[What the task asks]
In the material below, convert everything from the line containing "class: Magnoliopsida" down to the line containing "common name: Common sheep sorrel", both included, into a JSON list of strings with one string per line. Leave out any blank lines.
##### Extracted entries
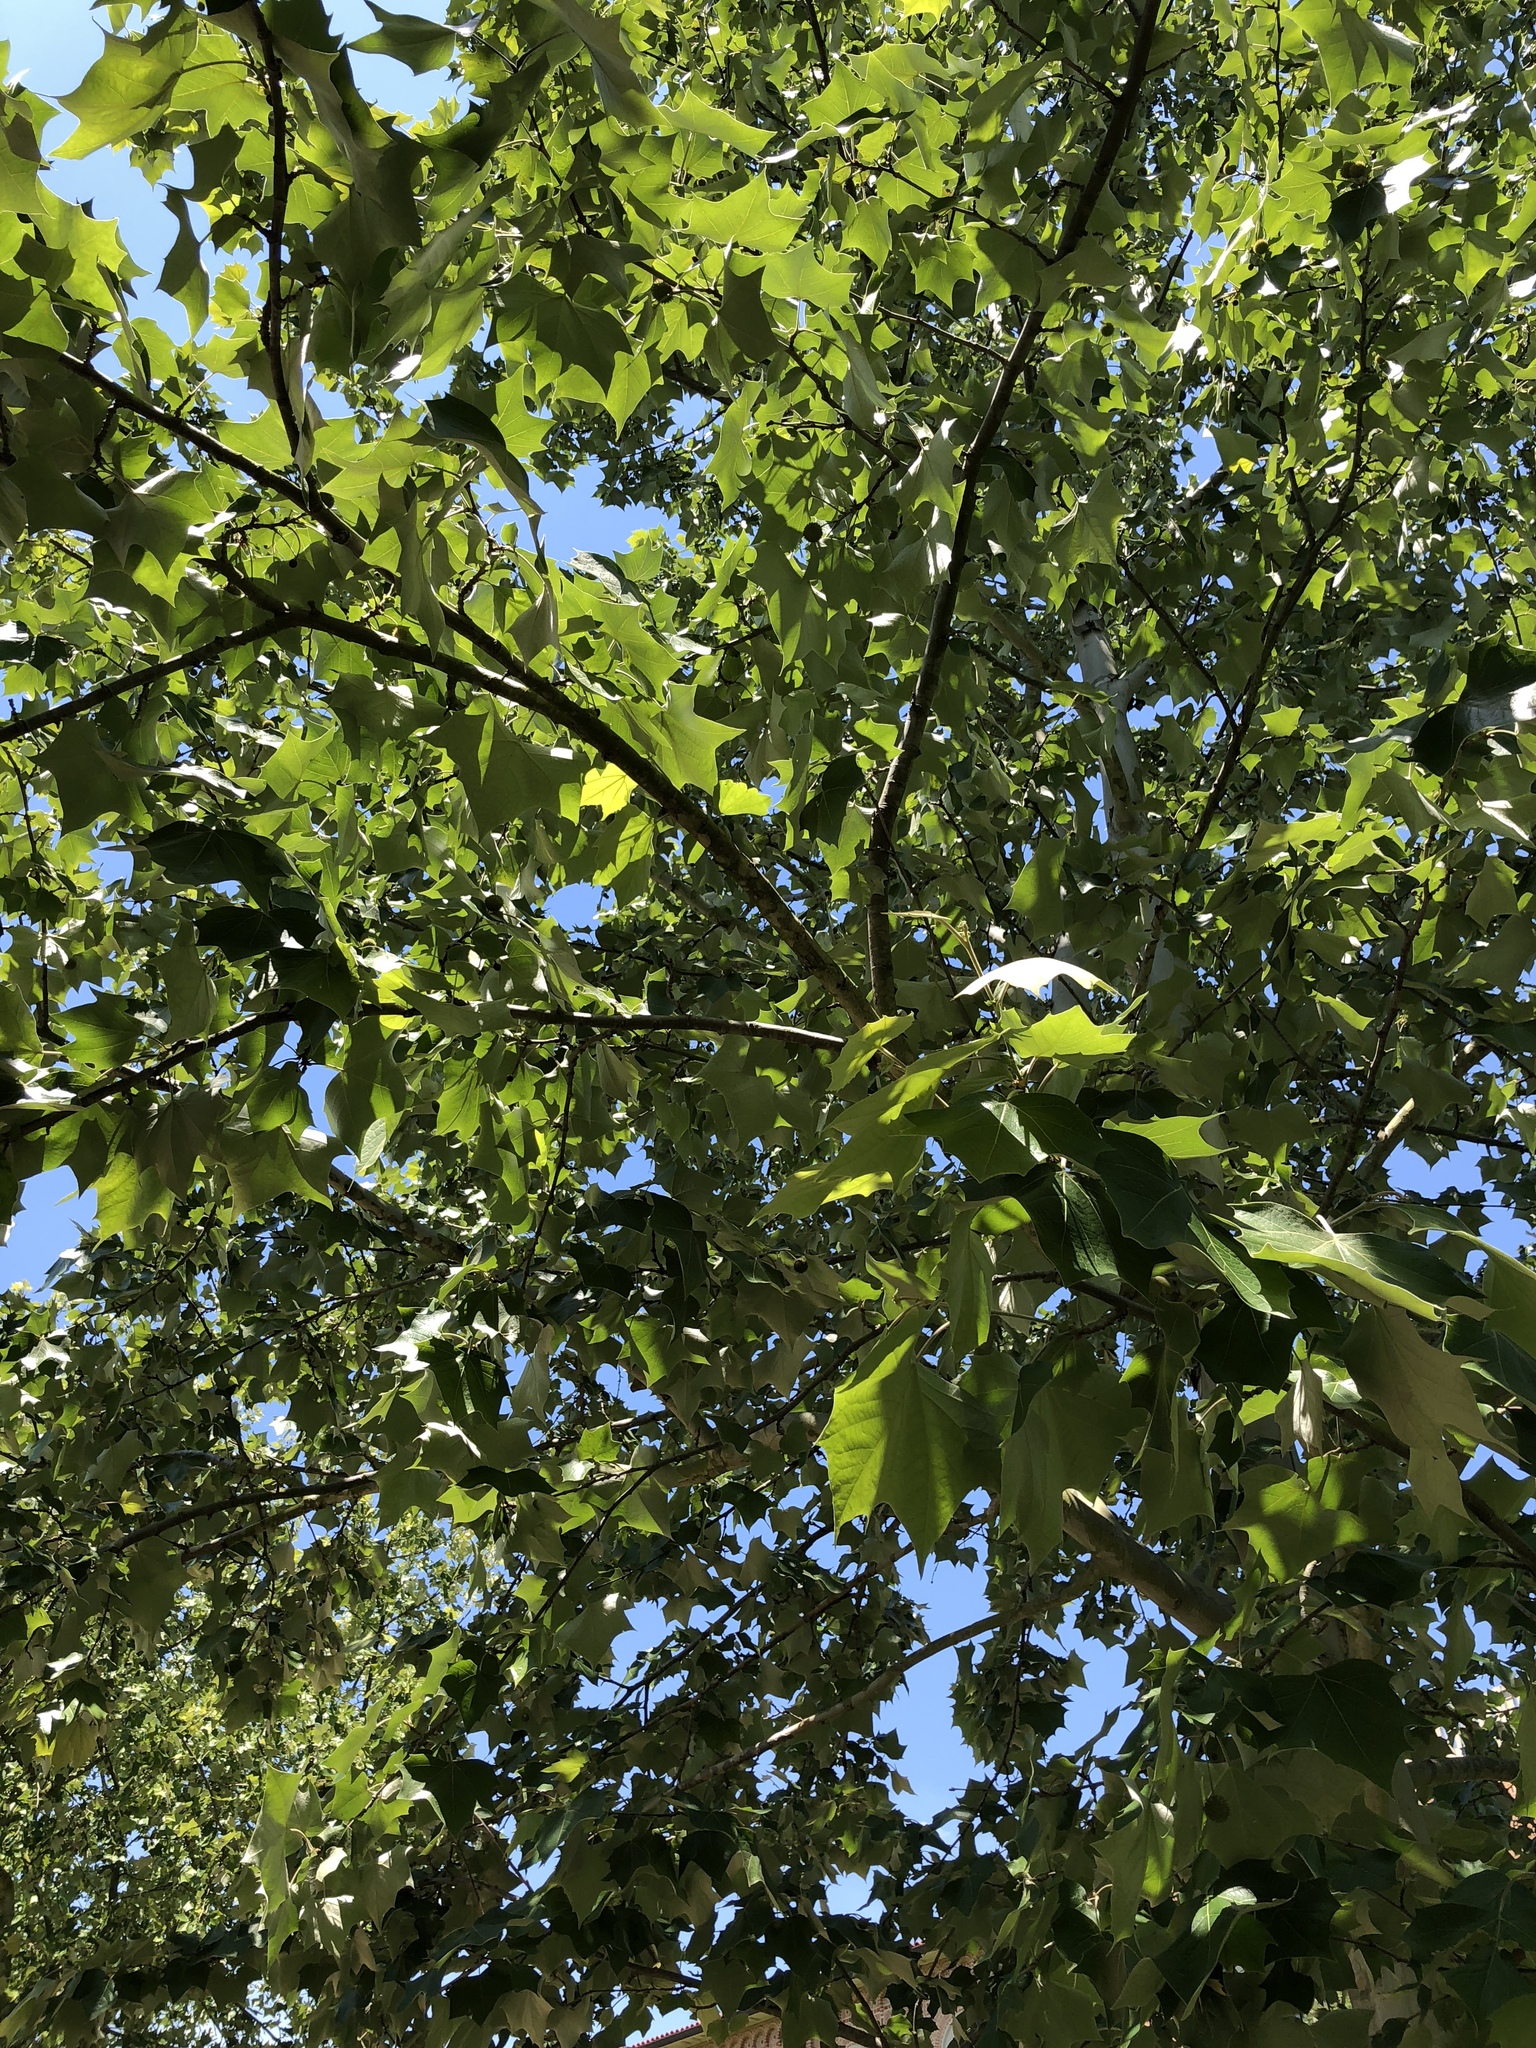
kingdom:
##########
##### Extracted entries
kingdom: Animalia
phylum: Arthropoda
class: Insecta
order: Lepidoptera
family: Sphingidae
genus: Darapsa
##########
##### Extracted entries
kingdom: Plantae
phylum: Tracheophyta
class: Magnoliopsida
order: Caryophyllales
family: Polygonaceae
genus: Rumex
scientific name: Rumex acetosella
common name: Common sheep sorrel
##########
[Solution for this problem]
[
  "class: Magnoliopsida",
  "order: Caryophyllales",
  "family: Polygonaceae",
  "genus: Rumex",
  "scientific name: Rumex acetosella",
  "common name: Common sheep sorrel"
]